Thompson’s servant problem provides a vivid framework that, through comparison, illuminates the attitude of the unsympathetic student-as-consumer and sites it in an enduring anti-union tradition. But it is also worth remembering that the USS strike saw student support, including a wave of occupations. Not all students were writing to The Times; some were bolstering picket lines. A YouGov poll on the eve of the strikes suggested that 66% of students at affected universities supported industrial action.
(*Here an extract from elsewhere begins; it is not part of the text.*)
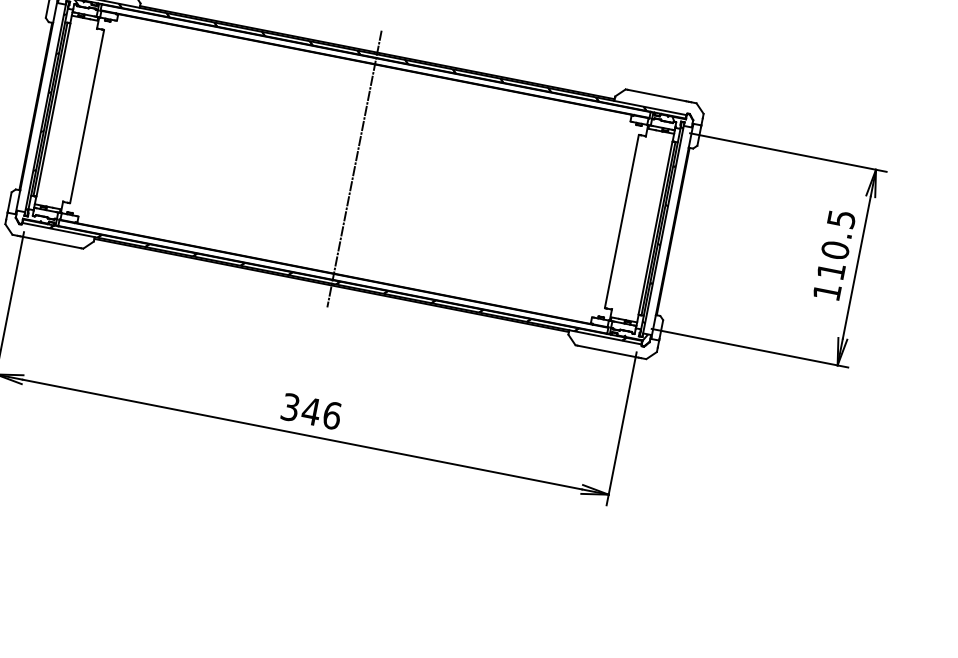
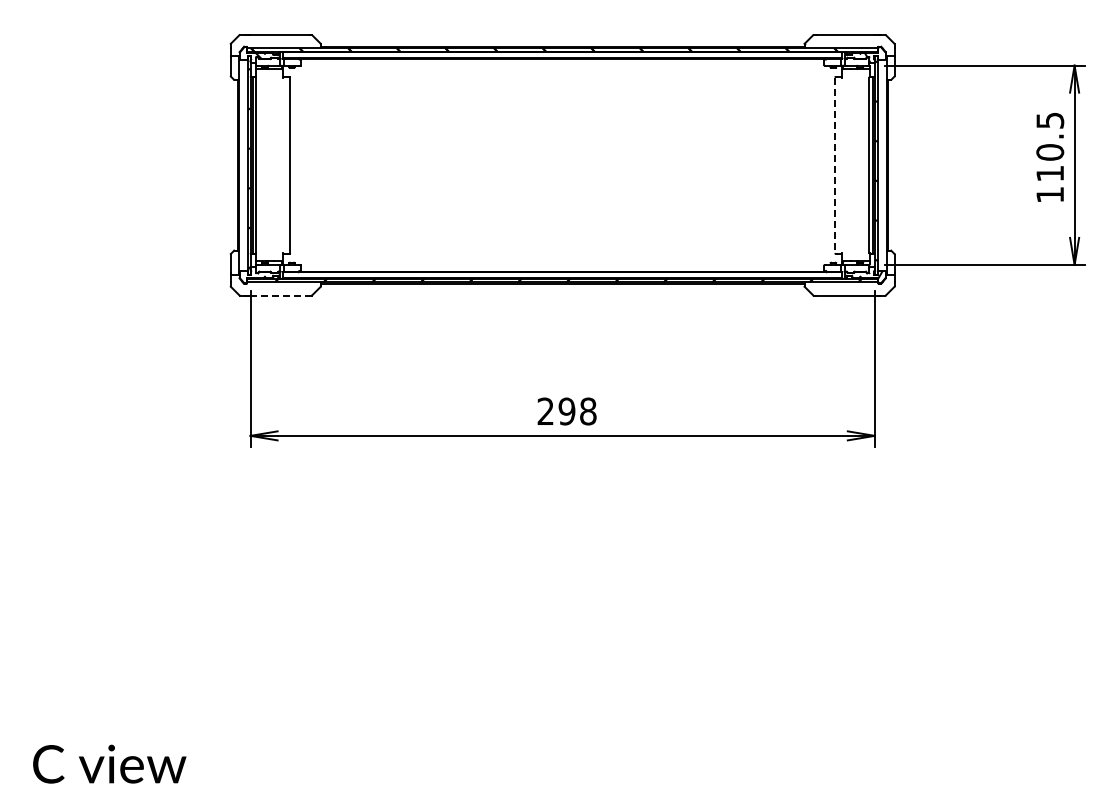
line: (354, 169) -> (562, 165), removed
line: (622, 221) -> (835, 165), solid -> dashed
line: (51, 242) -> (279, 295), solid -> dashed
text: (310, 411) -> (566, 411), 346 -> 298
Despite Thompson having his own battles with university management, in the same essay he is still able to comment that ‘salary increases… are awarded quietly and without fuss’ for university teachers. This note seems almost idyllic in 2018. Viewing pensions as deferred earnings, the USS dispute alone demonstrates that the situation has changed immeasurably since 1970 – the proposed changes could have cost the average member of staff hundreds of thousands of pounds in retirement income. Moreover, academic pay has shrunk by 21% in real terms since 2009 in comparison with RPI and UCU figures show that over half of all UK academics are on insecure contacts. At the time of writing, UCU are balloting in a dispute with UCEA over 2018/19 pay negotiations. Meanwhile, the USS dispute also remains unresolved. This article has focused on one area of continuity and, of course, examining almost a half century of changes in higher education is beyond its scope. Nonetheless industrial peace may be one of these changes. If so, there may be many more servants causing problems.